# Prompt
Could you write out every record below exactly, leaving the pictures out?

Data extracted from a collection
- - - - - - -

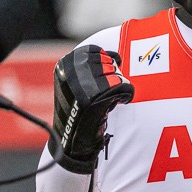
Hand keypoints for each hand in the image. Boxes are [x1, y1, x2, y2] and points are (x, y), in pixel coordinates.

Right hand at [50, 45, 134, 172]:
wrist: (73, 140)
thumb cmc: (79, 109)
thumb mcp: (76, 82)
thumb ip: (91, 66)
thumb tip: (116, 57)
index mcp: (65, 65)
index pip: (94, 51)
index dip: (105, 62)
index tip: (103, 77)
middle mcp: (72, 71)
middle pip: (108, 62)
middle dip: (113, 77)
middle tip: (105, 93)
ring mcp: (83, 83)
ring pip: (117, 74)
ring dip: (119, 88)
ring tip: (108, 100)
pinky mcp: (97, 96)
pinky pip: (124, 86)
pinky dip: (126, 95)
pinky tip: (117, 103)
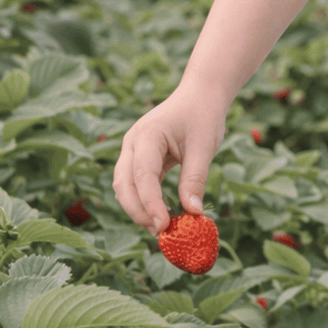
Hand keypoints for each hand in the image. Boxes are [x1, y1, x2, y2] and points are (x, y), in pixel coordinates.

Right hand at [112, 89, 226, 236]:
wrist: (201, 94)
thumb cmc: (204, 115)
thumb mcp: (204, 146)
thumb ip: (195, 179)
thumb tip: (193, 213)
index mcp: (146, 135)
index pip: (142, 176)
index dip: (151, 204)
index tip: (165, 226)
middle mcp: (132, 144)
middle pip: (124, 185)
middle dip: (139, 212)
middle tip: (163, 233)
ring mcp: (133, 151)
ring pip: (126, 187)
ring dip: (140, 209)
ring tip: (164, 228)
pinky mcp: (140, 158)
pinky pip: (136, 184)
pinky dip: (146, 201)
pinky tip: (163, 216)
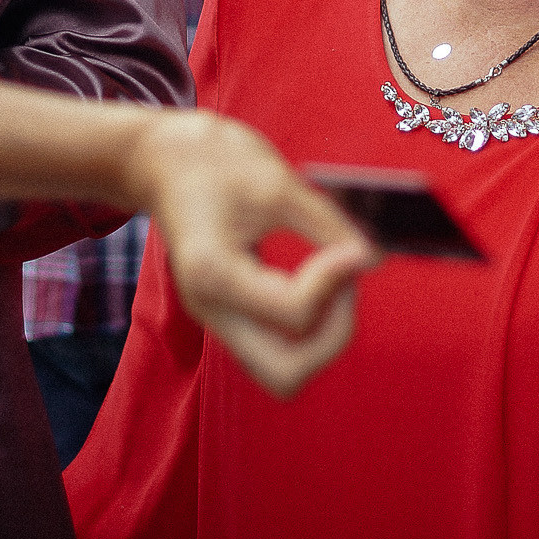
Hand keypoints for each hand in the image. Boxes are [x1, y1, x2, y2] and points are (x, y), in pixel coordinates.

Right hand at [126, 113, 379, 398]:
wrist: (168, 163)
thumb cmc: (217, 163)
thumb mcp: (277, 182)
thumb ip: (328, 225)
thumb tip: (370, 259)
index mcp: (212, 273)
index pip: (294, 313)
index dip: (336, 282)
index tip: (354, 246)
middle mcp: (210, 310)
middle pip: (285, 375)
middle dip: (332, 337)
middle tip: (346, 284)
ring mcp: (218, 319)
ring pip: (283, 371)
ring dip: (322, 338)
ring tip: (336, 281)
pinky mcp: (231, 315)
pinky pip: (279, 348)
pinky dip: (309, 328)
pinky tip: (319, 282)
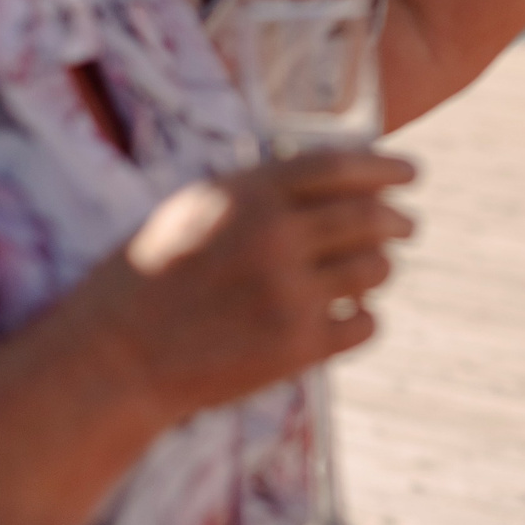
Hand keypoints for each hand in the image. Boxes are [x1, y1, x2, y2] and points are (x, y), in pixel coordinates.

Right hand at [75, 148, 418, 428]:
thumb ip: (260, 191)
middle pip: (372, 217)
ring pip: (377, 269)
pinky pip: (366, 323)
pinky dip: (364, 318)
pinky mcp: (300, 346)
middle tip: (408, 224)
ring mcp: (291, 293)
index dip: (385, 166)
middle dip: (399, 219)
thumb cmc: (150, 278)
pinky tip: (349, 316)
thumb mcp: (195, 210)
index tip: (410, 172)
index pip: (341, 166)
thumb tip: (334, 176)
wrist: (114, 358)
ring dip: (380, 267)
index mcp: (248, 195)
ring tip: (370, 271)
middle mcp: (276, 237)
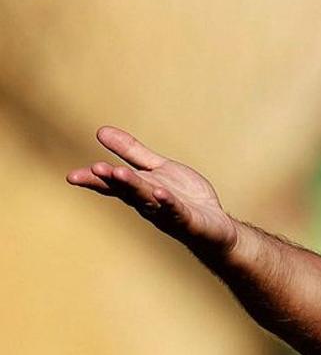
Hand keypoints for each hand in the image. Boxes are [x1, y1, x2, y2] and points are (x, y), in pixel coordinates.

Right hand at [67, 126, 238, 256]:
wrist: (214, 224)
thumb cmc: (184, 197)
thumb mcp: (157, 168)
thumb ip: (132, 152)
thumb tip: (101, 131)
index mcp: (139, 189)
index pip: (113, 184)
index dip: (94, 180)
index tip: (72, 176)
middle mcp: (149, 202)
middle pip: (127, 190)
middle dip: (112, 179)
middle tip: (95, 169)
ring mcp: (167, 212)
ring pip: (148, 198)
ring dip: (134, 187)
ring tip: (119, 173)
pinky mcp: (187, 220)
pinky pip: (176, 210)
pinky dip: (168, 202)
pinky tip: (160, 192)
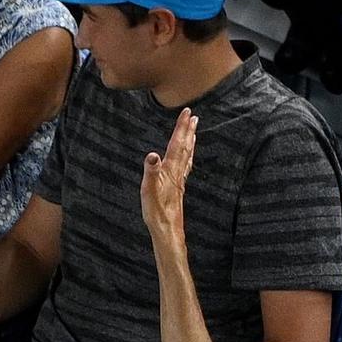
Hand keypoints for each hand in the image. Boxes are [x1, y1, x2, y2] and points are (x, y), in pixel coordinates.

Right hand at [141, 108, 196, 247]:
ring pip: (187, 156)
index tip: (186, 112)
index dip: (181, 128)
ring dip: (190, 142)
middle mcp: (177, 172)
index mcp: (170, 170)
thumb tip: (152, 155)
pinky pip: (185, 167)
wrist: (167, 228)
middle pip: (184, 147)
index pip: (176, 144)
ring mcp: (179, 180)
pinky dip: (187, 157)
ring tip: (193, 131)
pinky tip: (187, 158)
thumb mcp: (149, 191)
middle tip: (193, 116)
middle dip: (188, 130)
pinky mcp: (178, 187)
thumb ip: (151, 172)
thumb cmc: (156, 211)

- - - - - - -

# Solution
Hand keypoints for each hand in the image. Boxes are [x1, y1, x2, y2] and points are (x, y), in pixel coordinates.

Right hand at [50, 45, 134, 172]:
wrist: (73, 140)
thumb cmc: (79, 109)
thumb mcp: (76, 82)
thumb ip: (91, 66)
thumb tip: (116, 57)
index mcp: (65, 65)
index pip: (94, 51)
index dip: (105, 62)
index tip: (103, 77)
middle mcp: (72, 71)
middle pip: (108, 62)
middle dip: (113, 77)
middle tip: (105, 93)
ring mcp: (83, 83)
ring pip: (117, 74)
ring dip: (119, 88)
ring tip: (108, 100)
pinky mcp: (97, 96)
pinky pip: (124, 86)
pinky dip: (126, 95)
pinky tip: (117, 103)
Hand keypoints for each hand in the image. Boxes are [x1, y1, x2, y2] and points are (x, y), in pixel coordinates.

Right hand at [112, 89, 226, 236]:
wrist: (201, 94)
thumb cmc: (204, 115)
thumb mcp: (204, 146)
thumb ip: (195, 179)
thumb tip: (193, 213)
index mcp: (146, 135)
index pip: (142, 176)
index dip: (151, 204)
index tip: (165, 226)
middle mcp: (132, 144)
middle pip: (124, 185)
middle dip: (139, 212)
middle tip: (163, 233)
ring mcp: (133, 151)
ring pip: (126, 187)
ring dip: (140, 209)
ring tip: (164, 228)
pinky mcp: (140, 158)
pinky pip: (136, 184)
pinky dip: (146, 201)
pinky tip: (163, 216)
Hand keypoints for each hand in the image. Boxes are [x1, y1, x2, y2] and points are (x, y), in pixel coordinates.

Right hand at [126, 113, 379, 398]:
wrist: (168, 163)
thumb cmc: (217, 163)
thumb mcp: (277, 182)
thumb ip: (328, 225)
thumb tip: (370, 259)
index mcp: (212, 273)
index pip: (294, 313)
index dip: (336, 282)
index tip: (354, 246)
middle mcp: (210, 310)
middle pip: (285, 375)
middle dip: (332, 337)
middle tip: (346, 284)
ring mcp: (218, 319)
ring pip: (283, 371)
ring dip: (322, 338)
ring tip: (336, 281)
pinky mcp: (231, 315)
pinky pip: (279, 348)
pinky dip: (309, 328)
pinky tip: (319, 282)
Hand keypoints for each hand in the image. Boxes are [x1, y1, x2, y2] and points are (x, y), in pixel coordinates.

Right hand at [75, 148, 418, 428]:
thumb ip: (260, 191)
middle pip: (372, 217)
ring pip: (377, 269)
pinky pip: (366, 323)
pinky dip: (364, 318)
pinky mcp: (300, 346)
middle tip: (408, 224)
ring mcp: (291, 293)
index dip: (385, 166)
middle dip: (399, 219)
thumb cmc: (150, 278)
pinky tip: (349, 316)
thumb mcp: (195, 210)
index tip: (410, 172)
index pip: (341, 166)
thumb tip: (334, 176)
wrist: (114, 358)
ring dip: (380, 267)
index mcp: (248, 195)
ring tip: (370, 271)
middle mcp: (276, 237)
Hand keypoints for each hand in the image. Boxes are [x1, y1, x2, y2] and points are (x, y), in pixel coordinates.

Right hand at [67, 126, 238, 256]:
wrist: (214, 224)
thumb cmc: (184, 197)
thumb mcp: (157, 168)
thumb ip: (132, 152)
thumb tip: (101, 131)
index mcp: (139, 189)
index pip: (113, 184)
index dip: (94, 180)
index tip: (72, 176)
middle mcp: (149, 202)
middle pip: (127, 190)
middle dip: (112, 179)
middle tip: (95, 169)
ring mcp: (167, 212)
ring pip: (148, 198)
ring dip: (134, 187)
ring tip: (119, 173)
pinky mcp: (187, 220)
pinky pip: (176, 210)
pinky dip: (168, 202)
pinky tip: (160, 192)
Hand keypoints for each hand in the image. Boxes are [x1, y1, x2, y2] and points are (x, y), in pixel coordinates.

Right hand at [141, 108, 196, 247]:
ring pip: (187, 156)
index tip: (186, 112)
index dip: (181, 128)
ring dip: (190, 142)
middle mcp: (177, 172)
index mcp: (170, 170)
thumb tip: (152, 155)
pinky pip: (185, 167)
wrist: (167, 228)
middle pip: (184, 147)
index pip: (176, 144)
ring mcp: (179, 180)
pinky dip: (187, 157)
ring tip: (193, 131)
pinky tip: (187, 158)
thumb mcp: (149, 191)
middle tip: (193, 116)
middle dip: (188, 130)
pinky mcp: (178, 187)
thumb ip: (151, 172)
thumb cmc: (156, 211)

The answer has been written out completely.